Peter Dey is the chairman of Paradigm Capital and an executive in residence at the University of Toronto’s Rotman School of Management. He is a co-author of the recent report 360º Governance: Where Are the Directors in a World in Crisis?
Corporate governance standards are quickly transitioning from shareholder primacy to stakeholder primacy, a system that doesn’t just maximize profits but rather creates long-term value for stakeholders: customers, employees and local communities, among others, as well as shareholders. But was this transition in play in the recent, ugly struggle for control of Rogers Communications Inc.?
What has transpired at Rogers graphically illustrates the lack of power and influence of stakeholders in some fundamental corporate actions.
If a corporate action has to be approved by a board of directors, the interests of stakeholders will be factored into the decision. This was made clear by the Supreme Court of Canada in the 2008 BCE decision, which held that the board of directors of a corporation has a fiduciary duty to act in the best interests of the corporation and, in doing so, may take into consideration the interests of a broad range of stakeholders.
The role of stakeholders in the Rogers controversy depended on the direction the company wanted to take and the process it used to do so. Had the decision at Rogers simply been to terminate the CEO, the interests of stakeholders would have been taken into account because it would have been a board decision. But the decision to terminate the CEO became secondary to the decision to replace five directors.
The constitution of a board is more art than science. Generally, it is the responsibility of the board to recruit directors who address its needs in terms of skills, experience, diversity and other factors, such as the interests of the corporation’s stakeholders.
Rogers chairman Edward Rogers effectively removed the board from this decision-making process and thereby relieved himself and the board of the legal responsibility to take into consideration the interests of stakeholders in the constitution of the board.
Mr. Rogers may have had the right to exercise the votes attached to his shares, but the process of identifying the replacement directors could have been a board decision had it been managed with greater sensitivity to the interests of stakeholders. This would have included a shareholder meeting supported by the proper disclosure and an opportunity for all shareholders, voting and non-voting, to attend and ask questions.
But Mr. Rogers, at least until recently, appears to be a man in a hurry. If ever there was a company that should invest heavily in the management of stakeholders, it is Rogers. It is a service business, wholly dependent upon the goodwill of one group of stakeholders, its wireless customers. How Rogers deals with its stakeholders generally can significantly affect its ability to increase its wireless customer base, particularly in the current period of flux being generated by its acquisition of Shaw Communications Inc.
Instead, Rogers stakeholders have been sidelined in the creation of one of the most fundamental instruments of corporate governance, the board of directors.
Much of the controversy over this exercise of power arose because Rogers has two classes of shares: non-voting, which are responsible for more than two-thirds of the equity of the company, and voting common shares, which account for the rest.
There has been much commentary recently on the merits of corporate law allowing corporations to authorize voting and non-voting shares and on the treatment of the holders of non-voting shares.

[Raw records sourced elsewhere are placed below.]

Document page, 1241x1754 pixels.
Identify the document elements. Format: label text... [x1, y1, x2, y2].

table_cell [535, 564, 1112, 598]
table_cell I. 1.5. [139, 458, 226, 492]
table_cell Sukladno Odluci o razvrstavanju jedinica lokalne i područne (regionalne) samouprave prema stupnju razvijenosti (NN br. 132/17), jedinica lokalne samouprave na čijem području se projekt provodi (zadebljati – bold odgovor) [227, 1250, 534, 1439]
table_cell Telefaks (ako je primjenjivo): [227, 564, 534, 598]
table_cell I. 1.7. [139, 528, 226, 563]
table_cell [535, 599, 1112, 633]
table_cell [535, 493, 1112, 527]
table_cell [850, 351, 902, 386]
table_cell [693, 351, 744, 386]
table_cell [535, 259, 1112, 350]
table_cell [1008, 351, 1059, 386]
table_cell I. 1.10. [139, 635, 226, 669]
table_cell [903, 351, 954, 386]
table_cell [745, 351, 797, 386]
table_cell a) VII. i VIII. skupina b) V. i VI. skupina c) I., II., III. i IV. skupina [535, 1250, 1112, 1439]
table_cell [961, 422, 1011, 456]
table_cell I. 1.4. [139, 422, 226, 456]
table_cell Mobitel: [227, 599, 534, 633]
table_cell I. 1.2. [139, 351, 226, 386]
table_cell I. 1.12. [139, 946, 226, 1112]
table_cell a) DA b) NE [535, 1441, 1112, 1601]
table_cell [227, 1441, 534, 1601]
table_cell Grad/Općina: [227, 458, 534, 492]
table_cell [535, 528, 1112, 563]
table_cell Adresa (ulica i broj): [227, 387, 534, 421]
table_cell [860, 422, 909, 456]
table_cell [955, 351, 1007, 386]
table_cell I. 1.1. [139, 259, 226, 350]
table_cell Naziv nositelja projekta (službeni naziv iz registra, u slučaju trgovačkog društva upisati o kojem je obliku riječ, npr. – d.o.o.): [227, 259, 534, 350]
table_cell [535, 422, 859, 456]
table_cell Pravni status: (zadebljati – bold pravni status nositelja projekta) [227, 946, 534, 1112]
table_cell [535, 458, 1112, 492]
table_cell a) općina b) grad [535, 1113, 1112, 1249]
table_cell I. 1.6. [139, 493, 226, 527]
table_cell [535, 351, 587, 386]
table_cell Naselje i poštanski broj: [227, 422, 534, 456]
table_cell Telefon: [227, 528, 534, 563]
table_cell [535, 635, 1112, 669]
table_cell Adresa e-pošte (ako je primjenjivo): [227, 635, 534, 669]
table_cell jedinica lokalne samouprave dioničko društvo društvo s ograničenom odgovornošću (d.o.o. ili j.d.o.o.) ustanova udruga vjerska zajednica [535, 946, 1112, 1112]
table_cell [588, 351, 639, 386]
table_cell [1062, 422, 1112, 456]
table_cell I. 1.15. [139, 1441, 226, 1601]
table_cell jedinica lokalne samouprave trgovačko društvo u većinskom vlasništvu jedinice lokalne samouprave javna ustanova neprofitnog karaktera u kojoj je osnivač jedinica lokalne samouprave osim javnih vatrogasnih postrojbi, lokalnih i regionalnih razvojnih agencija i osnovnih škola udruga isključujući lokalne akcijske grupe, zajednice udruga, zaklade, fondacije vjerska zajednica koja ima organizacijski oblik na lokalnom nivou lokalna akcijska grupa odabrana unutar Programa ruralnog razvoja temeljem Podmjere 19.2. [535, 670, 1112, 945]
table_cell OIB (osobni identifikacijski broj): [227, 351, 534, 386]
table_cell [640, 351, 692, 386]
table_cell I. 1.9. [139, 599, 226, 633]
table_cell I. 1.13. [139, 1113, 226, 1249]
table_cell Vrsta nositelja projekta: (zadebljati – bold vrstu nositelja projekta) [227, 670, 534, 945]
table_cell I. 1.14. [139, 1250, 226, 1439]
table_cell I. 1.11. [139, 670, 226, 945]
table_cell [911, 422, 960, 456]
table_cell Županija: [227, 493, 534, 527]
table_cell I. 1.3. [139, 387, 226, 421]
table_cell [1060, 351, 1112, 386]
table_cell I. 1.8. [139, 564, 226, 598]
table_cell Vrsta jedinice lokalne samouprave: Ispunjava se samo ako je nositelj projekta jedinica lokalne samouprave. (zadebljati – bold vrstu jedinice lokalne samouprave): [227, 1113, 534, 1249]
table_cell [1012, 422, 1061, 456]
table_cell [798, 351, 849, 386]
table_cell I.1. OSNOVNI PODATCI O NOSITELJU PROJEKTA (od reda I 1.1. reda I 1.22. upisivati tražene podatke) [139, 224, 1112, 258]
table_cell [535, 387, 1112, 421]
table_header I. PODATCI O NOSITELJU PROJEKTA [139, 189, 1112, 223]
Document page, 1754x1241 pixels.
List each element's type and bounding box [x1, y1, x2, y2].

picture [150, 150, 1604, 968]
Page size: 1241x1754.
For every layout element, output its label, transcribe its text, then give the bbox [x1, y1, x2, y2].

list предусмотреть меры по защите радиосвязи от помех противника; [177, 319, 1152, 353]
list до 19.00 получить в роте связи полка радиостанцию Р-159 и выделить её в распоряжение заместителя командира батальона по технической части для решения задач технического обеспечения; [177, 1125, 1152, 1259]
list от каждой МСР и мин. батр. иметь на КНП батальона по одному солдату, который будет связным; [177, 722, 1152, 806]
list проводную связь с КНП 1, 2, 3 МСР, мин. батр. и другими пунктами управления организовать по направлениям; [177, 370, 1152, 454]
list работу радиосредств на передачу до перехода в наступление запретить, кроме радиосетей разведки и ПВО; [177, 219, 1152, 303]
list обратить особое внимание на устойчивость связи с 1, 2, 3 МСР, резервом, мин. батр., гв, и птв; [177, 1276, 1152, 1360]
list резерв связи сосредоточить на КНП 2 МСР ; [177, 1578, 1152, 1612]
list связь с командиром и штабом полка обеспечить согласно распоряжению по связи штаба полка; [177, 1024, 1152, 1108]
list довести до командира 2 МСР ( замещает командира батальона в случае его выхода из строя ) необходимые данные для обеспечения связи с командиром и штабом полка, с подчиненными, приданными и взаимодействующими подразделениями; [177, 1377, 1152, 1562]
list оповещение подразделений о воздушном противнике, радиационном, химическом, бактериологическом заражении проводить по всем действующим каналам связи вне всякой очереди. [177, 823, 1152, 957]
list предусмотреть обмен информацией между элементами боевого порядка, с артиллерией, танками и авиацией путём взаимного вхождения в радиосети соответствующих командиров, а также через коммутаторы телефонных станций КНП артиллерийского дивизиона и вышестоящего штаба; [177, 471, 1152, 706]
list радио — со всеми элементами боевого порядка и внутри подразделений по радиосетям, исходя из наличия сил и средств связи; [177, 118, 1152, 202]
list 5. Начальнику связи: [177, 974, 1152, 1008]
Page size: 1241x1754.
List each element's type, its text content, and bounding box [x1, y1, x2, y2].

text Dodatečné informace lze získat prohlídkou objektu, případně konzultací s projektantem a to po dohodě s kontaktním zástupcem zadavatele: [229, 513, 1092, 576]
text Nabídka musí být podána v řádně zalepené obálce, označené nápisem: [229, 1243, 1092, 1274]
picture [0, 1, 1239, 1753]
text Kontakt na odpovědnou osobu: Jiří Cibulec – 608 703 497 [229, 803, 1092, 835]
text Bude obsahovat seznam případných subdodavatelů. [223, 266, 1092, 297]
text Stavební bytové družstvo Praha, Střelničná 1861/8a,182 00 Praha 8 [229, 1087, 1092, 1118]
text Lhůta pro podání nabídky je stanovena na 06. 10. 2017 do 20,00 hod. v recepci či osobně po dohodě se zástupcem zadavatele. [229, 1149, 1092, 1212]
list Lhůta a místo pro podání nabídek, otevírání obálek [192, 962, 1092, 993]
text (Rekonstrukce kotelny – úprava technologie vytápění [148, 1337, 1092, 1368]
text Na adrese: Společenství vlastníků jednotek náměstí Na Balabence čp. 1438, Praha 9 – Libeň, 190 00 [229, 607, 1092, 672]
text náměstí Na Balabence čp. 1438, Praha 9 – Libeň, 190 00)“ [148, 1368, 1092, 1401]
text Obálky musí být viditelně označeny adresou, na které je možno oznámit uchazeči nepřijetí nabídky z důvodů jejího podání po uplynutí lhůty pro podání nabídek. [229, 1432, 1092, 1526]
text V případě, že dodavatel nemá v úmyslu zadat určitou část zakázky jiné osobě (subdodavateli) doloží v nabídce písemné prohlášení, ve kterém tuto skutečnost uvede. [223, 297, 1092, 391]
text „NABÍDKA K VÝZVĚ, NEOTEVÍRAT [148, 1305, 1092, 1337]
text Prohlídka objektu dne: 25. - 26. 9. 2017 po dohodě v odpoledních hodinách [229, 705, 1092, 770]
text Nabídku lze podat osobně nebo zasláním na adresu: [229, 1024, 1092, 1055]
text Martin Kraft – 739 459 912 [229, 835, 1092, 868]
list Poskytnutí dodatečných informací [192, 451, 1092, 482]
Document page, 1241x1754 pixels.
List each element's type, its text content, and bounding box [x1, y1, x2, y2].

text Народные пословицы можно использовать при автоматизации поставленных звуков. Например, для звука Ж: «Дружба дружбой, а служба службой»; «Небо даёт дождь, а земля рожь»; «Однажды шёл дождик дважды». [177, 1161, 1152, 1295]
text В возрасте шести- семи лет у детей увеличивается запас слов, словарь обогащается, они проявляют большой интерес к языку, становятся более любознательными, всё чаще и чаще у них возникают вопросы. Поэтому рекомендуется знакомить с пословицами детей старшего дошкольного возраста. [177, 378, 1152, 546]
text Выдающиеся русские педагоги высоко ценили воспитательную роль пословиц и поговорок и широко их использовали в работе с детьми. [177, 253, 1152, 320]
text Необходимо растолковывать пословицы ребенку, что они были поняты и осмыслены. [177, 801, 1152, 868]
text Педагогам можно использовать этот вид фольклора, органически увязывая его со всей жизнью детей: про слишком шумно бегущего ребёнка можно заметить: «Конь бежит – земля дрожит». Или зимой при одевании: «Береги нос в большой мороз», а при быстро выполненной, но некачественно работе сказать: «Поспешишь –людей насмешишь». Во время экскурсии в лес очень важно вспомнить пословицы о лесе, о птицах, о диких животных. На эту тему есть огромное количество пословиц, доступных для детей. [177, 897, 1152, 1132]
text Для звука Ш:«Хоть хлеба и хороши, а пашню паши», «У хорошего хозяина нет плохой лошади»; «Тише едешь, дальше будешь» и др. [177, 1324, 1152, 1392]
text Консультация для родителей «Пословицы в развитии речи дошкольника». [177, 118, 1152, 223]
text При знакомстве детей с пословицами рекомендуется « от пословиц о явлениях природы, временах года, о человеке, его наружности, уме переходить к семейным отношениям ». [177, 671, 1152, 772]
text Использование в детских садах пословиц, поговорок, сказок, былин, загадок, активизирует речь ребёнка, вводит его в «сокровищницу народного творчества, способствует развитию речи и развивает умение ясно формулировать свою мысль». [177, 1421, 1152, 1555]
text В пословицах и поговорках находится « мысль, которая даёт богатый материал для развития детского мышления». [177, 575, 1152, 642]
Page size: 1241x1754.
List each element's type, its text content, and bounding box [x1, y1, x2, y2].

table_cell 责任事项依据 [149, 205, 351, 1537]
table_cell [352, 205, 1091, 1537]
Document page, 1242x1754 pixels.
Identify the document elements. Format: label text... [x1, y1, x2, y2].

Rogers can’t be held responsible for the law allowing two classes of shares. But does the turbocharged power of voting shares impose a duty on the holder in relation to the company and other stakeholders?
As noted above, directors’ duties are clear. They have a fiduciary duty to act in the best interests of the company. On the other hand, controlling shareholders are not fiduciaries and may act in their own best interests provided their actions are not oppressive.
Corporate law allows stakeholders to obtain relief when the exercise of powers by the corporation or its affiliates, such as a controlling shareholder, is oppressive, unfairly prejudicial or unfairly disregards stakeholders’ interests. These are the boundaries within which controlling shareholders must exercise their powers.
The exercise of power by Mr. Rogers has not been challenged as oppressive. But controlling shareholders of all corporations must operate within the boundaries created by the oppression remedy, and if their power is created through classes of voting and non-voting common shares, that power must be exercised with even greater care to avoid being considered oppressive.